━━ REGISTROS PARA PROCESAR

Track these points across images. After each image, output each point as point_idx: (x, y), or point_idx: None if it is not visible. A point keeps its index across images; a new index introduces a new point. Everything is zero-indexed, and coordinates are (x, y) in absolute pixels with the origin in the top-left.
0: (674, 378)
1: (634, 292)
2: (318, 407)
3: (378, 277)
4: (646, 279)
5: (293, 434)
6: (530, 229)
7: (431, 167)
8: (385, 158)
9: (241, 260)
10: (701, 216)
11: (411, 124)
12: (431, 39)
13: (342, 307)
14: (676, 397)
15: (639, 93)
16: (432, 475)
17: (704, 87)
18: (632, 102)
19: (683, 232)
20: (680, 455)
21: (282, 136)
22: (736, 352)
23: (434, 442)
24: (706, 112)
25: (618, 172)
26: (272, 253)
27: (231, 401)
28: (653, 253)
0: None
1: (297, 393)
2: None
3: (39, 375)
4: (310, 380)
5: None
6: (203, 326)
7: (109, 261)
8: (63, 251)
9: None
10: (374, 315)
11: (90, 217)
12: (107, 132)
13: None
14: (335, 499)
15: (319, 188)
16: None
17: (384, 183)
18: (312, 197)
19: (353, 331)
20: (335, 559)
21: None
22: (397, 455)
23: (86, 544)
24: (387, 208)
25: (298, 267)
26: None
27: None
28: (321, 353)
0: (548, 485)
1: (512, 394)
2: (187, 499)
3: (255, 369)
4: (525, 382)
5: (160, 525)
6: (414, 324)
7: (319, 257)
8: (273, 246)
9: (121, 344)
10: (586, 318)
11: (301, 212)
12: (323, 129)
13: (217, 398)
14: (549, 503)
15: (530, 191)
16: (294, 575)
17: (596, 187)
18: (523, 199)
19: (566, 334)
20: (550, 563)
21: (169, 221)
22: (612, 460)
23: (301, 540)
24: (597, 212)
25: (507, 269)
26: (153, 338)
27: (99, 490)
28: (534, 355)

━━━━

** OBJETIVO DEL EJERCICIO **
Disponga todas las líneas de los registros anteriores en una lista JSON de cadenas, con una cadena por cada línea y sin incluir las líneas en blanco.

** RESULTADO OBTENIDO **
[
  "Track these points across images. After each image, output each point as point_idx: (x, y), or point_idx: None if it is not visible. A point keeps its index across images; a new index introduces a new point. Everything is zero-indexed, and coordinates are (x, y) in absolute pixels with the origin in the top-left.",
  "0: (674, 378)",
  "1: (634, 292)",
  "2: (318, 407)",
  "3: (378, 277)",
  "4: (646, 279)",
  "5: (293, 434)",
  "6: (530, 229)",
  "7: (431, 167)",
  "8: (385, 158)",
  "9: (241, 260)",
  "10: (701, 216)",
  "11: (411, 124)",
  "12: (431, 39)",
  "13: (342, 307)",
  "14: (676, 397)",
  "15: (639, 93)",
  "16: (432, 475)",
  "17: (704, 87)",
  "18: (632, 102)",
  "19: (683, 232)",
  "20: (680, 455)",
  "21: (282, 136)",
  "22: (736, 352)",
  "23: (434, 442)",
  "24: (706, 112)",
  "25: (618, 172)",
  "26: (272, 253)",
  "27: (231, 401)",
  "28: (653, 253)",
  "0: None",
  "1: (297, 393)",
  "2: None",
  "3: (39, 375)",
  "4: (310, 380)",
  "5: None",
  "6: (203, 326)",
  "7: (109, 261)",
  "8: (63, 251)",
  "9: None",
  "10: (374, 315)",
  "11: (90, 217)",
  "12: (107, 132)",
  "13: None",
  "14: (335, 499)",
  "15: (319, 188)",
  "16: None",
  "17: (384, 183)",
  "18: (312, 197)",
  "19: (353, 331)",
  "20: (335, 559)",
  "21: None",
  "22: (397, 455)",
  "23: (86, 544)",
  "24: (387, 208)",
  "25: (298, 267)",
  "26: None",
  "27: None",
  "28: (321, 353)",
  "0: (548, 485)",
  "1: (512, 394)",
  "2: (187, 499)",
  "3: (255, 369)",
  "4: (525, 382)",
  "5: (160, 525)",
  "6: (414, 324)",
  "7: (319, 257)",
  "8: (273, 246)",
  "9: (121, 344)",
  "10: (586, 318)",
  "11: (301, 212)",
  "12: (323, 129)",
  "13: (217, 398)",
  "14: (549, 503)",
  "15: (530, 191)",
  "16: (294, 575)",
  "17: (596, 187)",
  "18: (523, 199)",
  "19: (566, 334)",
  "20: (550, 563)",
  "21: (169, 221)",
  "22: (612, 460)",
  "23: (301, 540)",
  "24: (597, 212)",
  "25: (507, 269)",
  "26: (153, 338)",
  "27: (99, 490)",
  "28: (534, 355)"
]